La casa di Margherita era esattamente come Simone la ricordava.

Le sorelle, le chiamavano gli abitanti di Nemi. Quando, tanti anni prima, si era messo disperatamente a cercare Rosa per chiederle di rimediare ai disastri fatti coi desideri, aveva girato tutti i comuni dei Castelli chiedendo agli abitanti se qualcuno avesse visto una donna con il bizzarro aspetto di Rosa. Aveva quasi perso le speranze, quando una vecchietta di Nemi gli aveva indicato «la casa delle sorelle.» Simone aveva chiesto conferma, e anche altri abitanti del paese avevano dato segno di conoscerle. «Dicheno che so' du' streghe» gli aveva detto un uomo anziano con aria sospettosa.

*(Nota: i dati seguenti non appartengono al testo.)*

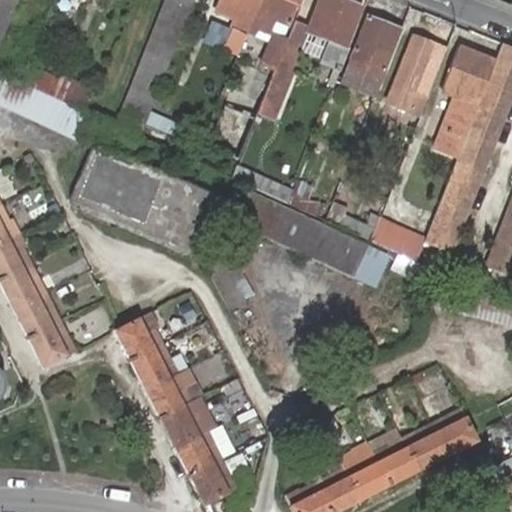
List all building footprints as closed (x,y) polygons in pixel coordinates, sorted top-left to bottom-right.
[(0,0),(0,40),(15,0),(0,0)] [(144,121),(192,0),(163,0),(120,111),(144,121)] [(249,25),(259,0),(221,0),(216,12),(241,22),(237,32),(231,29),(223,48),(237,53),(249,25)] [(297,0),(259,0),(249,25),(249,27),(246,33),(253,36),(256,30),(268,35),(274,19),(288,25),(297,0)] [(336,79),(348,49),(346,48),(362,9),(340,0),(318,0),(305,32),(328,41),(320,63),(333,69),(326,86),(333,88),(336,79)] [(409,34),(418,10),(405,5),(395,29),(409,34)] [(241,22),(216,12),(205,40),(223,48),(231,29),(237,32),(241,22)] [(392,77),(409,34),(395,29),(367,17),(347,68),(380,81),(383,73),(392,77)] [(261,103),(287,40),(272,35),(247,98),(261,103)] [(427,97),(445,49),(413,36),(387,102),(418,115),(426,97),(427,97)] [(303,47),(287,40),(261,103),(278,110),(303,47)] [(447,256),(511,94),(511,48),(502,44),(494,62),(477,105),(420,247),(447,256)] [(477,105),(494,62),(457,47),(441,90),(436,101),(473,115),(477,105)] [(81,110),(88,96),(57,82),(27,68),(21,83),(81,110)] [(386,89),(392,77),(383,73),(380,81),(378,86),(386,89)] [(91,118),(0,76),(0,105),(80,142),(91,118)] [(57,82),(88,96),(90,89),(60,76),(57,82)] [(343,81),(336,79),(333,88),(340,91),(343,81)] [(382,98),(386,89),(378,86),(375,94),(382,98)] [(162,119),(149,114),(146,122),(159,128),(162,119)] [(159,128),(146,122),(144,126),(158,132),(159,128)] [(101,147),(96,146),(94,146),(91,148),(87,152),(69,196),(68,201),(70,205),(73,208),(182,254),(189,254),(192,252),(195,249),(214,205),(215,202),(212,196),(209,193),(101,147)] [(231,179),(285,203),(290,191),(236,167),(231,179)] [(247,192),(232,224),(353,279),(367,247),(253,195),(248,193),(247,192)] [(287,204),(332,225),(336,214),(291,194),(287,204)] [(511,278),(511,275),(511,198),(484,269),(494,273),(511,278)] [(16,236),(18,235),(10,220),(8,221),(1,206),(0,206),(0,243),(6,240),(16,236)] [(332,225),(368,241),(373,231),(336,214),(332,225)] [(0,279),(20,269),(30,264),(23,250),(25,248),(18,235),(16,236),(6,240),(0,243),(0,279)] [(231,258),(207,270),(228,310),(242,302),(232,284),(242,279),(231,258)] [(16,307),(35,298),(29,285),(38,279),(30,264),(20,269),(0,279),(0,286),(7,300),(12,309),(16,307)] [(38,279),(29,285),(35,298),(45,293),(38,279)] [(511,299),(437,280),(430,306),(511,327),(511,299)] [(45,293),(35,298),(42,311),(51,306),(45,293)] [(50,327),(59,322),(51,306),(42,311),(35,298),(16,307),(12,309),(17,319),(26,338),(25,338),(25,339),(50,327)] [(152,350),(162,344),(147,314),(139,318),(141,322),(139,323),(137,319),(119,329),(114,331),(119,342),(129,360),(127,361),(128,362),(152,350)] [(47,366),(65,356),(58,343),(68,337),(59,322),(50,327),(25,339),(26,340),(27,340),(36,358),(41,369),(47,366)] [(68,337),(58,343),(65,356),(75,352),(68,337)] [(149,388),(167,379),(160,366),(170,360),(165,351),(162,344),(152,350),(128,362),(128,363),(130,362),(139,381),(144,390),(149,388)] [(167,379),(185,370),(180,361),(172,366),(170,360),(160,366),(167,379)] [(182,407),(191,403),(191,402),(191,401),(184,388),(192,384),(185,370),(167,379),(149,388),(144,390),(149,400),(158,418),(156,419),(157,420),(182,407)] [(192,384),(184,388),(191,401),(199,397),(192,384)] [(197,437),(206,432),(191,403),(182,407),(157,420),(158,421),(159,420),(168,438),(173,448),(178,445),(196,436),(197,437)] [(434,433),(447,458),(448,458),(447,456),(465,447),(476,442),(473,437),(464,419),(459,409),(446,415),(429,424),(434,433)] [(336,433),(329,418),(319,423),(327,439),(336,433)] [(446,459),(447,458),(434,433),(429,424),(414,431),(419,442),(406,448),(415,466),(417,472),(427,466),(445,457),(446,459)] [(400,439),(396,430),(367,445),(372,453),(377,463),(405,448),(400,439)] [(419,442),(414,431),(400,439),(405,448),(406,448),(419,442)] [(211,465),(221,461),(206,432),(197,437),(196,436),(178,445),(173,448),(178,457),(188,476),(186,476),(187,478),(211,465)] [(367,445),(352,452),(357,461),(372,453),(367,445)] [(408,476),(417,472),(415,466),(406,448),(405,448),(377,463),(389,488),(390,487),(389,485),(408,476)] [(377,463),(372,453),(357,461),(352,452),(338,459),(348,477),(357,496),(359,501),(369,496),(387,487),(388,488),(389,488),(377,463)] [(229,476),(221,461),(211,465),(187,478),(187,479),(189,478),(198,496),(203,506),(208,503),(226,494),(219,481),(229,476)] [(346,478),(342,468),(329,474),(314,482),(318,492),(328,511),(338,511),(350,506),(359,501),(357,496),(348,477),(346,478)] [(511,511),(511,472),(509,474),(511,481),(511,484),(500,490),(510,509),(511,511)] [(226,494),(236,490),(237,484),(233,474),(229,476),(219,481),(226,494)] [(511,481),(509,474),(495,480),(500,490),(511,484),(511,481)] [(290,507),(289,507),(291,511),(328,511),(318,492),(314,482),(285,497),(290,507)]
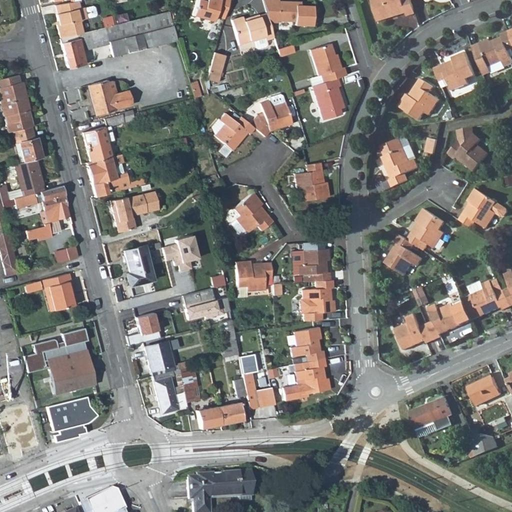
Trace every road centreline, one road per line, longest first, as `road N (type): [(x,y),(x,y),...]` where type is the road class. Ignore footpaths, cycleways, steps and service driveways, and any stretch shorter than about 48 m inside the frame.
road 1 (residential): [(158,464),(265,458),(318,478),(374,406)]
road 2 (tertiary): [(35,45),(89,260)]
road 3 (residential): [(360,396),(315,431),(156,438)]
road 4 (tertiary): [(89,260),(133,429)]
road 5 (residential): [(272,151),(255,172),(289,234),(352,231)]
road 6 (residential): [(352,231),(349,164),(382,79)]
road 7 (residential): [(446,130),(432,188),(352,231)]
road 8 (residential): [(382,79),(432,32),(506,0)]
road 9 (residential): [(364,377),(352,231)]
road 10 (residential): [(393,389),(511,338)]
road 11 (residential): [(117,437),(0,480)]
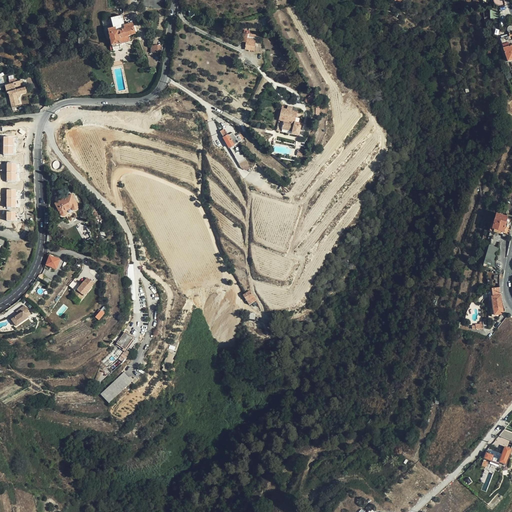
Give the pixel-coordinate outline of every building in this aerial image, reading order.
[(490,10),(490,19),(500,18),(499,9),(490,10)] [(134,35),(131,24),(123,27),(121,17),(111,19),(113,30),(109,31),(113,52),(122,50),(121,46),(132,43),(131,36),(134,35)] [(248,36),(242,35),(241,42),(246,42),(246,50),(255,51),(256,40),(248,39),(248,36)] [(504,50),(511,46),(511,37),(501,40),(504,50)] [(22,80),(15,82),(9,85),(4,86),(11,107),(19,104),(16,96),(26,92),(22,80)] [(282,109),(279,122),(283,123),(282,133),(299,137),(301,128),(299,127),(300,124),(295,123),(298,113),(293,112),(293,109),(288,108),(287,110),(282,109)] [(242,133),(239,135),(237,137),(234,132),(229,135),(226,130),(221,133),(230,149),(243,142),(246,140),(242,133)] [(21,181),(21,172),(19,172),(19,163),(8,163),(8,181),(21,181)] [(77,208),(71,196),(54,205),(61,217),(63,218),(64,218),(66,217),(67,215),(67,213),(66,212),(71,210),(72,211),(74,211),(76,211),(77,210),(78,209),(77,208)] [(509,236),(511,226),(511,219),(506,218),(496,215),(492,230),(504,233),(503,235),(509,236)] [(494,269),(499,248),(489,245),(483,267),(494,269)] [(56,270),(59,261),(50,257),(48,262),(46,262),(45,264),(47,264),(46,266),(56,270)] [(74,292),(73,293),(74,294),(81,300),(91,288),(90,287),(93,283),(87,278),(81,287),(79,285),(74,292)] [(79,285),(73,281),(68,287),(74,292),(79,285)] [(503,314),(501,296),(500,296),(499,288),(493,289),(494,298),(492,298),(495,315),(503,314)] [(255,302),(249,293),(243,297),(249,306),(255,302)] [(81,300),(74,294),(71,299),(78,304),(81,300)] [(25,307),(18,311),(20,314),(17,316),(10,321),(15,328),(28,320),(27,319),(31,316),(25,307)] [(99,321),(105,314),(101,311),(95,318),(99,321)] [(102,364),(95,380),(99,383),(120,364),(116,359),(118,357),(119,358),(133,340),(126,334),(110,353),(102,362),(102,364)] [(163,365),(170,368),(176,355),(169,352),(163,365)] [(125,372),(101,394),(109,403),(133,381),(125,372)] [(511,433),(504,430),(500,435),(511,439),(511,433)] [(511,447),(505,444),(502,451),(508,453),(511,447)] [(501,454),(491,450),(489,454),(487,453),(485,457),(491,459),(490,461),(499,464),(500,461),(505,463),(507,458),(504,457),(505,455),(508,455),(508,453),(502,451),(501,454)]
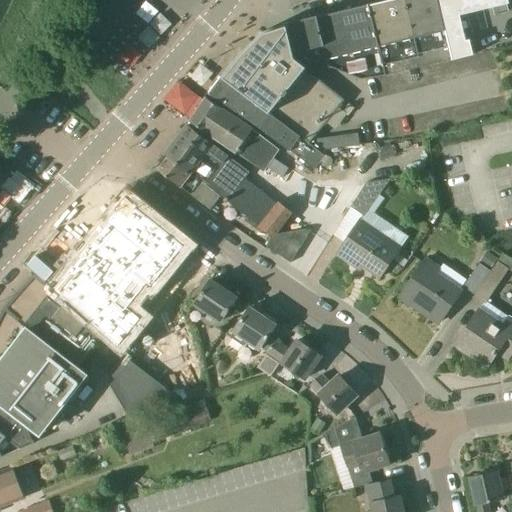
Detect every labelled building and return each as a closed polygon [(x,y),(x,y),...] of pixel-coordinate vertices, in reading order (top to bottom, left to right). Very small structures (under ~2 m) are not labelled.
[(387,77),(422,69),(421,67),(404,0),(388,0),(371,4),(370,4),(384,65),(386,75),(387,75),(387,77)] [(422,69),(453,61),(437,0),(404,0),(421,67),(422,69)] [(509,3),(508,0),(437,0),(453,61),(475,56),(471,39),(467,40),(461,15),(509,3)] [(362,79),(386,75),(384,65),(370,4),(369,4),(369,5),(317,18),(329,65),(362,79)] [(329,65),(317,18),(317,16),(288,24),(294,51),(298,52),(298,53),(329,65)] [(222,76),(223,76),(311,142),(315,138),(345,98),(328,84),(320,78),(302,73),(306,68),(294,58),(288,23),(263,30),(239,54),(222,76)] [(301,136),(292,129),(222,76),(209,94),(225,106),(315,170),(326,156),(304,139),(301,136)] [(281,150),(223,109),(206,97),(190,121),(264,173),(281,150)] [(251,172),(204,137),(188,124),(165,154),(169,157),(220,197),(272,236),(266,247),(291,263),(313,230),(278,234),(294,213),(279,201),(278,203),(246,179),(251,172)] [(315,138),(311,142),(318,147),(325,149),(359,135),(355,124),(318,140),(315,138)] [(210,209),(220,197),(169,157),(159,170),(210,209)] [(367,182),(352,207),(365,217),(372,206),(373,207),(378,199),(377,199),(391,179),(367,182)] [(53,289),(58,293),(111,340),(124,351),(203,259),(137,206),(119,208),(53,289)] [(380,278),(403,247),(362,217),(337,254),(354,266),(357,261),(380,276),(379,277),(380,278)] [(479,262),(490,269),(497,259),(486,251),(479,262)] [(511,350),(511,316),(510,315),(509,316),(490,304),(492,300),(489,298),(509,269),(511,270),(511,259),(503,254),(492,271),(475,295),(473,298),(484,305),(455,346),(487,367),(502,344),(511,350)] [(441,322),(463,289),(438,272),(442,267),(427,257),(399,297),(411,305),(414,302),(441,320),(440,321),(441,322)] [(464,287),(475,295),(492,271),(480,263),(464,287)] [(220,322),(226,315),(237,298),(211,280),(194,305),(220,322)] [(42,435),(90,374),(76,363),(92,345),(101,352),(111,340),(102,332),(58,293),(29,329),(25,326),(23,325),(19,336),(13,347),(6,357),(0,364),(0,407),(18,421),(29,430),(29,429),(32,428),(42,435)] [(259,350),(261,348),(269,336),(276,325),(250,308),(230,337),(244,347),(247,342),(259,350)] [(261,348),(267,353),(275,341),(269,336),(261,348)] [(304,381),(309,372),(321,356),(298,340),(290,351),(275,341),(267,353),(266,355),(304,381)] [(258,367),(268,374),(272,368),(270,362),(265,358),(258,367)] [(129,419),(175,396),(131,362),(111,388),(129,419)] [(336,414),(343,408),(357,395),(340,376),(330,384),(321,375),(310,385),(336,414)] [(205,400),(165,413),(173,436),(212,421),(205,400)] [(0,457),(35,443),(29,430),(18,421),(0,407),(0,457)] [(380,433),(362,438),(356,417),(309,442),(310,462),(313,462),(313,464),(333,450),(333,449),(335,448),(348,489),(366,485),(366,484),(373,483),(369,471),(391,464),(380,433)] [(311,431),(319,436),(326,424),(319,419),(311,431)] [(153,443),(146,425),(123,433),(131,455),(155,447),(153,443)] [(271,475),(293,473),(292,454),(269,456),(271,475)] [(0,507),(24,498),(13,468),(0,472),(0,507)] [(504,499),(502,490),(499,479),(497,472),(470,478),(478,511),(489,511),(488,503),(504,499)] [(499,479),(502,490),(509,488),(507,477),(499,479)] [(404,511),(403,507),(400,495),(394,496),(390,479),(373,483),(366,484),(366,485),(372,511),(404,511)] [(53,511),(49,500),(17,511),(53,511)]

Simone aveva seguito le indicazioni e si era inoltrato nel bosco, dove aveva trovato quella piccola casa.

«Se mi avessi chiesto di inventarmi la casa di una strega l'avrei immaginata esattamente così» disse Marco con aria ammirata.

«Avevo pensato la stessa cosa, la prima volta che l'ho vista.» Simone strinse il dizionario al petto: avevano letto diverse voci, durante il tragitto, e scoperto poco o nulla. I seduttori facevano ciò che Simone già sapeva (manipolavano i livelli ormonali). Gli psicomanti, invece, operavano sulle anime: potevano staccarle dal corpo, trasferirle da un corpo all'altro, fonderle tra loro... Era una magia che non violava il principio dell'intangibilità della morte: gli psicomanti non potevano uccidere. Staccando l'anima dal corpo, il corpo moriva, ma l'anima non spariva (cosa che accadeva invece con la morte vera e propria), diventava quello che veniva definita un'anima vagante o, con un termine insipiens, un fantasma.

Erano tutte informazioni interessanti, che però con Claudio avevano ben poco a che vedere.

«Mi sembra di essere in Hansel e Gretel, soccia. Non è che adesso ci mette in forno?» disse scherzosamente Marco incamminandosi lungo la stradina che portava all'ingresso.

«Quella era una casetta di marzapane...» commentò Simone.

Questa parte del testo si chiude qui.